このディールは、従来の自動車メーカーに対して「配車プラットフォームとの提携によるロボタクシー参入」という新たな選択肢を示した。自社でロボタクシーサービスを一から構築するよりも、Uber のような既存のネットワークを活用する方がリスクとコストを抑えられる。フォード、ヒョンデ、BMW などの大手メーカーが同様の提携を模索する動きが今後加速する可能性がある。

リスクと課題

楽観的な展望ばかりではない。このディールにはいくつかの重大なリスクがある。

技術的リスク: Rivian の自動運転技術はまだ商業運行の実績がない。Waymo が15年以上かけて達成した L4 自動運転を、Rivian が2028年までに実現できるかは不確実だ。

規制リスク: 25都市への展開は、各都市・州ごとに異なる規制フレームワークへの対応が必要になる。特にカナダや欧州では、米国とは異なる認可プロセスが求められる。

財務リスク: Rivian は依然として赤字企業であり、$1.25B の投資が十分かどうかは不透明だ。ロボタクシー仕様の車両開発コストが想定を上回った場合、追加資金が必要になる可能性がある。

競合リスク: Waymo が同じ期間にさらにスケールアップし、Uber のプラットフォーム上でのシェアを拡大する可能性もある。Uber が自社ブランドのロボタクシーと Waymo の車両を同じプラットフォームで提供する場合、カニバリゼーション(共食い)が発生するリスクがある。

安全リスク: ロボタクシーの事故は社会的・政治的に大きな影響を及ぼす。Cruise の事例が示すように、一度の重大事故が事業全体の停止につながる可能性がある。

まとめ ── 日本の読者が今すべきこと

Uber × Rivian のロボタクシー計画は、モビリティの未来を大きく左右する可能性を秘めたディールだ。$1.25B という投資規模、5万台のフリート、25都市への展開計画は、ロボタクシーが「実験段階」から「大規模商業化」のフェーズに移行しつつあることを如実に示している。

日本の読者が今取るべきアクションは以下の3つだ。

  1. モビリティ関連銘柄をウォッチする: Uber(UBER)、Rivian(RIVN)、Waymo 親会社の Alphabet(GOOGL)、自動運転チップの Nvidia(NVDA)など、ロボタクシーのバリューチェーンに関わる銘柄の動向を追跡する。特に Rivian は今後の量産進捗が株価に大きく影響するため、四半期決算に注目したい。

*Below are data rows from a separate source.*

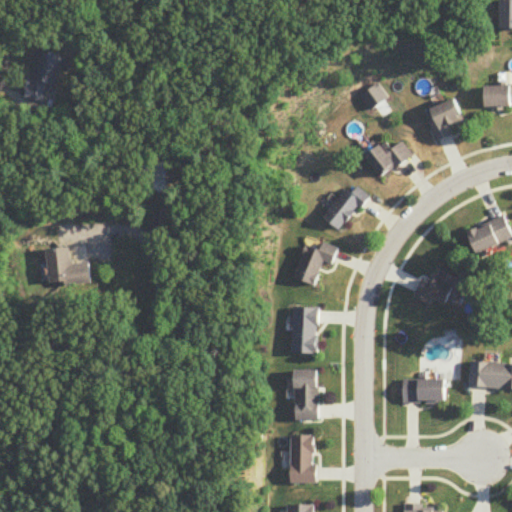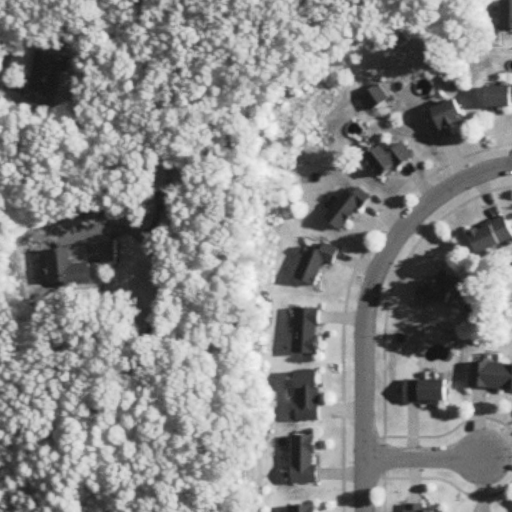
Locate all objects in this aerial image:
building: (46, 77)
building: (499, 96)
building: (444, 120)
building: (389, 159)
building: (154, 178)
building: (346, 210)
road: (153, 225)
building: (492, 237)
building: (316, 263)
building: (67, 269)
building: (440, 289)
road: (368, 302)
building: (307, 332)
road: (146, 341)
building: (492, 377)
building: (426, 393)
building: (308, 397)
road: (424, 459)
building: (305, 461)
road: (507, 461)
building: (304, 509)
building: (427, 510)
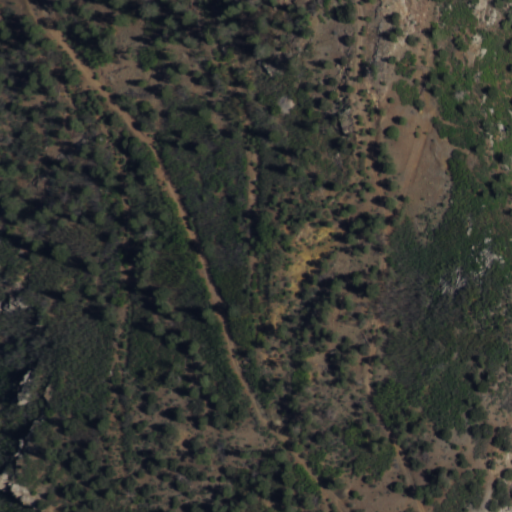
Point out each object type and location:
road: (205, 249)
road: (386, 260)
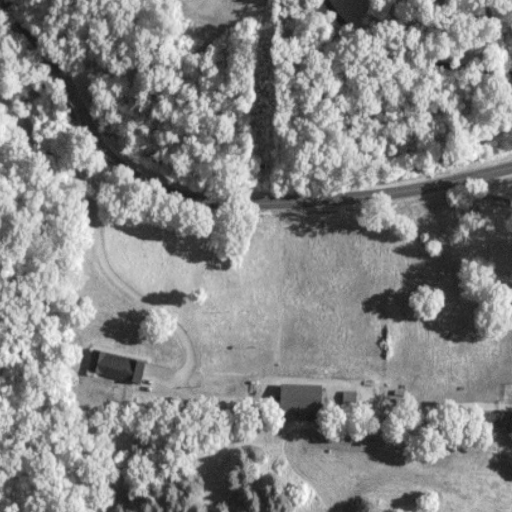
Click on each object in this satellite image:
road: (407, 58)
road: (167, 68)
road: (484, 194)
road: (211, 199)
road: (120, 282)
building: (117, 366)
building: (300, 398)
building: (490, 421)
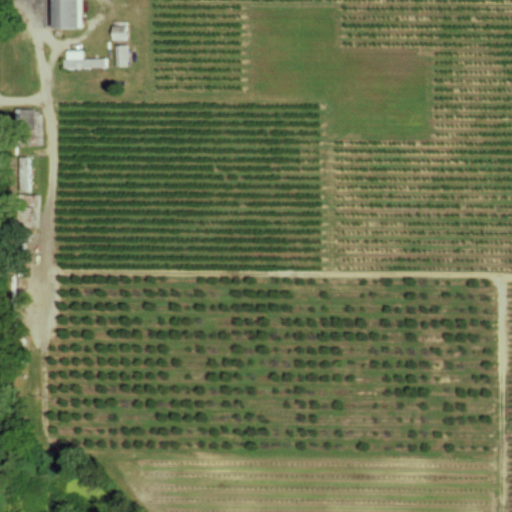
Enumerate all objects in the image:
building: (68, 13)
building: (120, 32)
building: (77, 59)
road: (42, 69)
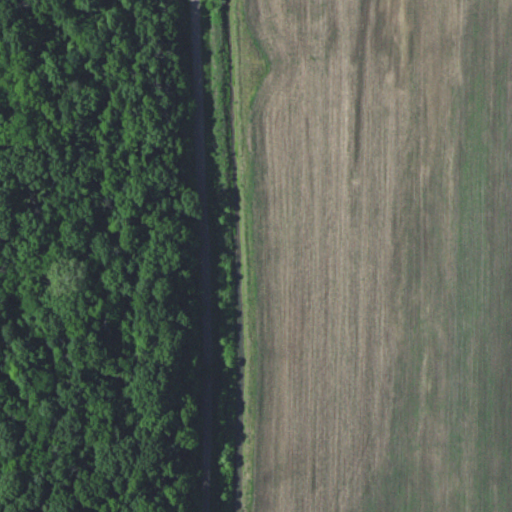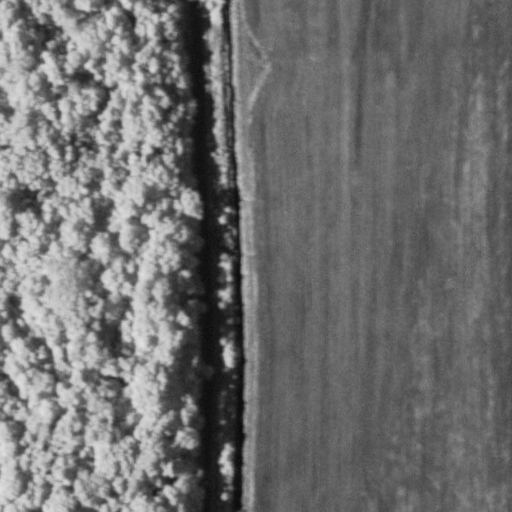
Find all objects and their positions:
road: (210, 255)
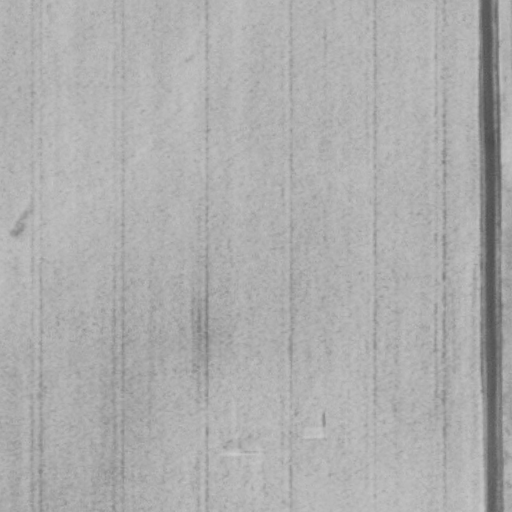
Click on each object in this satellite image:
crop: (506, 243)
crop: (238, 256)
road: (486, 256)
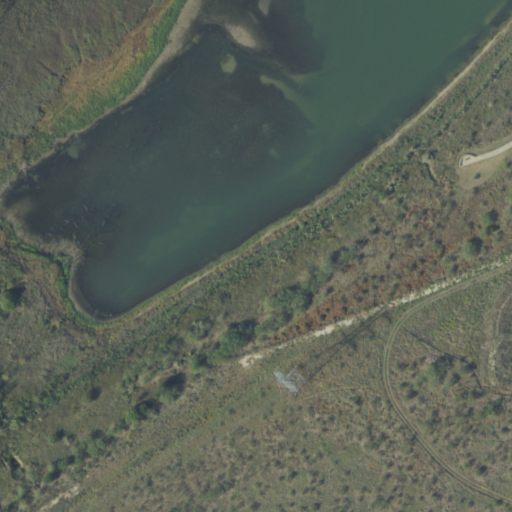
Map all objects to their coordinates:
road: (490, 151)
park: (220, 199)
power tower: (301, 387)
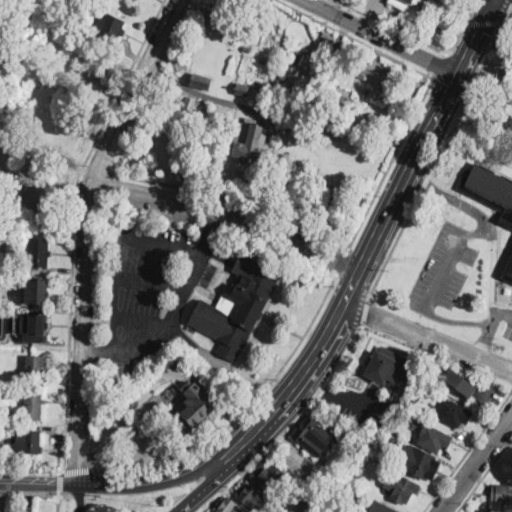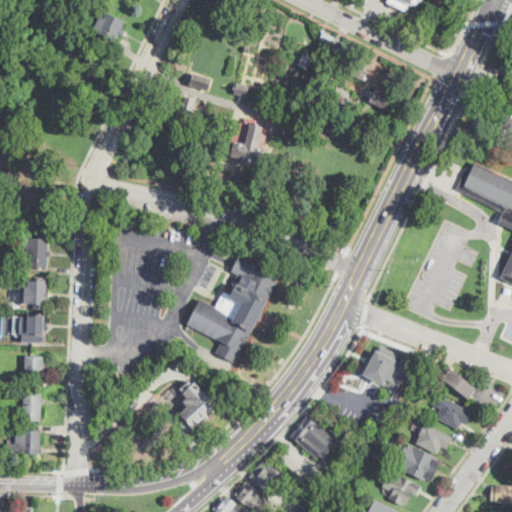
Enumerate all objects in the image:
building: (403, 2)
road: (493, 2)
building: (403, 3)
road: (502, 7)
road: (507, 11)
park: (419, 14)
road: (484, 23)
road: (507, 23)
building: (111, 25)
building: (80, 26)
building: (110, 26)
traffic signals: (481, 28)
road: (407, 34)
road: (355, 37)
road: (379, 37)
building: (327, 38)
building: (347, 48)
building: (247, 49)
building: (305, 60)
road: (440, 63)
building: (358, 73)
building: (201, 80)
building: (201, 81)
building: (508, 83)
building: (241, 88)
building: (242, 89)
road: (199, 93)
building: (342, 94)
building: (341, 95)
road: (466, 98)
building: (380, 99)
building: (379, 100)
building: (188, 105)
park: (278, 116)
building: (502, 116)
building: (249, 143)
park: (35, 148)
road: (389, 162)
road: (95, 169)
road: (424, 185)
building: (490, 196)
building: (492, 196)
road: (232, 197)
parking lot: (461, 201)
parking lot: (155, 208)
road: (229, 212)
road: (381, 225)
road: (85, 231)
road: (210, 231)
road: (492, 242)
road: (394, 247)
building: (38, 250)
building: (37, 252)
road: (72, 256)
road: (341, 260)
parking lot: (442, 269)
road: (150, 283)
parking lot: (150, 285)
road: (432, 286)
building: (35, 291)
building: (36, 293)
building: (237, 306)
building: (236, 307)
road: (365, 315)
road: (502, 315)
road: (142, 318)
parking lot: (507, 321)
road: (112, 324)
building: (33, 327)
building: (32, 328)
road: (428, 336)
road: (96, 352)
building: (179, 362)
building: (34, 363)
building: (35, 366)
building: (386, 367)
building: (387, 369)
road: (163, 375)
building: (416, 378)
building: (459, 381)
building: (459, 383)
building: (420, 389)
building: (114, 390)
building: (194, 404)
building: (33, 405)
building: (33, 406)
building: (195, 406)
road: (244, 409)
building: (452, 411)
building: (453, 412)
building: (1, 415)
road: (289, 428)
building: (313, 437)
building: (433, 437)
building: (433, 438)
building: (28, 440)
building: (31, 443)
road: (466, 450)
road: (213, 456)
road: (476, 460)
building: (419, 461)
building: (419, 462)
road: (78, 470)
building: (354, 472)
road: (483, 474)
building: (270, 475)
road: (220, 476)
building: (268, 476)
road: (10, 480)
road: (39, 482)
road: (126, 483)
building: (401, 486)
building: (358, 487)
building: (405, 490)
road: (4, 492)
building: (501, 492)
building: (502, 492)
road: (44, 494)
building: (252, 495)
building: (251, 496)
road: (80, 497)
road: (58, 503)
building: (305, 504)
building: (226, 506)
building: (229, 506)
building: (380, 507)
building: (380, 508)
building: (26, 509)
building: (24, 510)
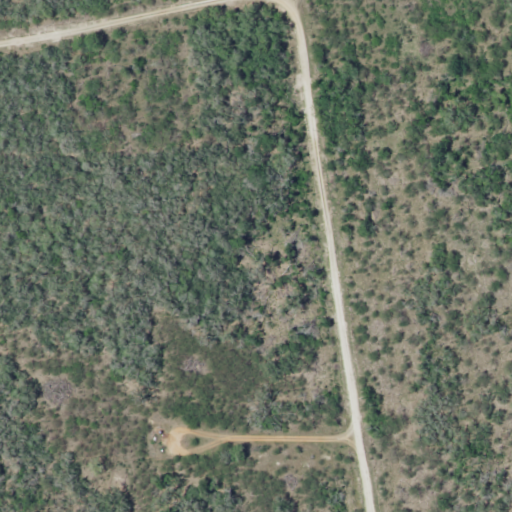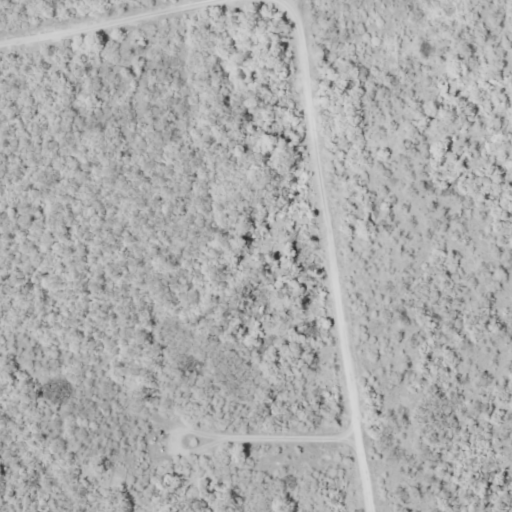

  2. 日本のライドシェア・自動運転規制の動向をフォローする: 2026〜2027年にかけて、日本の規制環境は大きく変わる可能性がある。国土交通省の審議会資料や、トヨタ・ホンダの自動運転戦略の発表を定期的にチェックすることで、日本でのロボタクシー実現時期を見極める手がかりが得られる。

  3. 自動運転技術の基礎知識をアップデートする: L4 自動運転、LiDAR vs カメラオンリー、テレオペレーション、ODD(運行設計領域)など、ロボタクシーに関連する技術概念を理解しておくことで、今後のニュースをより深く読み解けるようになる。Udacity や Coursera の自動運転コースは、入門として最適だ。

ロボタクシーの時代は、もはや「来るかどうか」ではなく「いつ来るか」の問題だ。Uber × Rivian の動きは、その「いつ」が想像以上に近いことを示唆している。